Since my long post on Friday, PhishTank has been updated in many ways.

I don’t know

Most visible change? Responding to a common request, we’ve added a third choice when voting on a suspected phish: I don’t know

Voting “I don’t know” is not encouraged, but it’s necessary at times. An “I don’t know” vote doesn’t influence the final judgment of the community in any way, and it doesn’t appear in statistics, site-wide or personal.

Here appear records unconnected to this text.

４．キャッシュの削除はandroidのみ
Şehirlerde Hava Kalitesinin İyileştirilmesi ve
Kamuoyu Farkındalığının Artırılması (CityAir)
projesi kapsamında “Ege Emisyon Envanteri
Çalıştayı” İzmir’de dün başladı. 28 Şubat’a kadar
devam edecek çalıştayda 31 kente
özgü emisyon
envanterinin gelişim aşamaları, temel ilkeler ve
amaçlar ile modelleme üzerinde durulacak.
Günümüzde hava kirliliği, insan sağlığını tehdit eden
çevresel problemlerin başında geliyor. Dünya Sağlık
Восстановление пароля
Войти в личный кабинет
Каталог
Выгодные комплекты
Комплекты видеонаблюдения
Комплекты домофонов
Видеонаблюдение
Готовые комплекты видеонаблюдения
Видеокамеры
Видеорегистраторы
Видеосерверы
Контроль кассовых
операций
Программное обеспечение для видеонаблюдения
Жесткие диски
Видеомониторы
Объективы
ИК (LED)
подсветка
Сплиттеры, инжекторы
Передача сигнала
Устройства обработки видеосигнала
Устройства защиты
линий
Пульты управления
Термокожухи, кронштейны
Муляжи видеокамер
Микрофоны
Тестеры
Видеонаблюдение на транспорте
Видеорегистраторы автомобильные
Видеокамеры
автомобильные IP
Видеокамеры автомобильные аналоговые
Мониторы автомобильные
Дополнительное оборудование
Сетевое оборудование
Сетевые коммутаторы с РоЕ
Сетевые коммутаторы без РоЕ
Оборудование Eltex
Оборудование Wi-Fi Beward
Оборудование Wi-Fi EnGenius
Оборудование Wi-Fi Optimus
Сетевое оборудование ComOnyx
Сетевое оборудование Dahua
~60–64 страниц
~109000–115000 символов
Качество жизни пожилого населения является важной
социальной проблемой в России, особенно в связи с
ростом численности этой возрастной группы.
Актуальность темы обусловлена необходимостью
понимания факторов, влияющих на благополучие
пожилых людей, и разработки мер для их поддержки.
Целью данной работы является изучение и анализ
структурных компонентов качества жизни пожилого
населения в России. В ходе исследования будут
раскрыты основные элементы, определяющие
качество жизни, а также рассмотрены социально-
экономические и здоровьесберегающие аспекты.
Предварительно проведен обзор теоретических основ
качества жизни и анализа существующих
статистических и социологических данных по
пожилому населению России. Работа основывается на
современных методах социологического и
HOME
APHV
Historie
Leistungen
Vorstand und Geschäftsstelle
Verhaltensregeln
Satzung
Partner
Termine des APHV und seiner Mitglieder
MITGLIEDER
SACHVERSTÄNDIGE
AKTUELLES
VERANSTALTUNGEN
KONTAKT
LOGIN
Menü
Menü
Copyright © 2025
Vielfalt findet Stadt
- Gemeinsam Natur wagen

Most important for the very active members of the community: if you vote “I don’t know,” you will not see that suspected phish ID again from the “Next Unverified Phish” link.

New API actions

submit.url and submit.email API actions are now documented and available for use. We also cleaned up the documentation a bit more. Questions welcomed.

Lots of other changes

Here’s a catalog of changes rolled out since Friday morning:

• What is phishing? page now includes an annotated website example. (And the fictitious URLs are already registered by us, to defer typosquatting there.)
• The “Something wrong with this submission?” window was updated in a few ways. In most browsers, you can now click on the words, not just the radio buttons. There are also two new choices: “Screenshot Issues” and “Invalid URL.” These “flags” are read, though they remain invisible to anyone but an admin. You only need to submit it once, I promise, even if you can’t see the result.
• The “Is a phish” and “Is NOT a phish” vote links are now different colored buttons to limit mistakes. (see the screenshot above)
• More granular stats. More still to come here (most accurate submitters and most accurate verifiers on tap), but now you can see submission numbers broken down, and the total number of PhishTank members. Also, the start date for stats graphs is now September 30th, right before launch.
• More code to limit/eliminate duplicates (flag ‘em if you see ‘em), and we cleaned out some cruft that had gotten in there earlier.
• Some limits to keep over-eager submissions (intentional or otherwise) from flooding the site.
• Session timeout was increased, so you should be able to stay logged in longer.
• My Account graphs revised to handle larger numbers more effectively. Some of you needed that!
• The personal RSS feed should now have more informative titles.
• The phish detail page now displays the current time in UTC, to make it easier to compare to the submission time.
• If you flag a suspected phish via the “Something wrong with this submission?” link, that suspected phish should not show up via the “Next Unverified Phish” link until the flag is resolved. This is useful for power users.

Behind the scenes, we’re also adding more measures to ensure the site stays online, functional, and fast. There was a brief outage a bit after midday UTC today, October 10; we’ve changed a few things to avoid a repeat.

We’re still working on a host of other improvements. Keep the suggestions coming!

Oh, and when I write that “we” made changes, I mostly mean miked and aaron.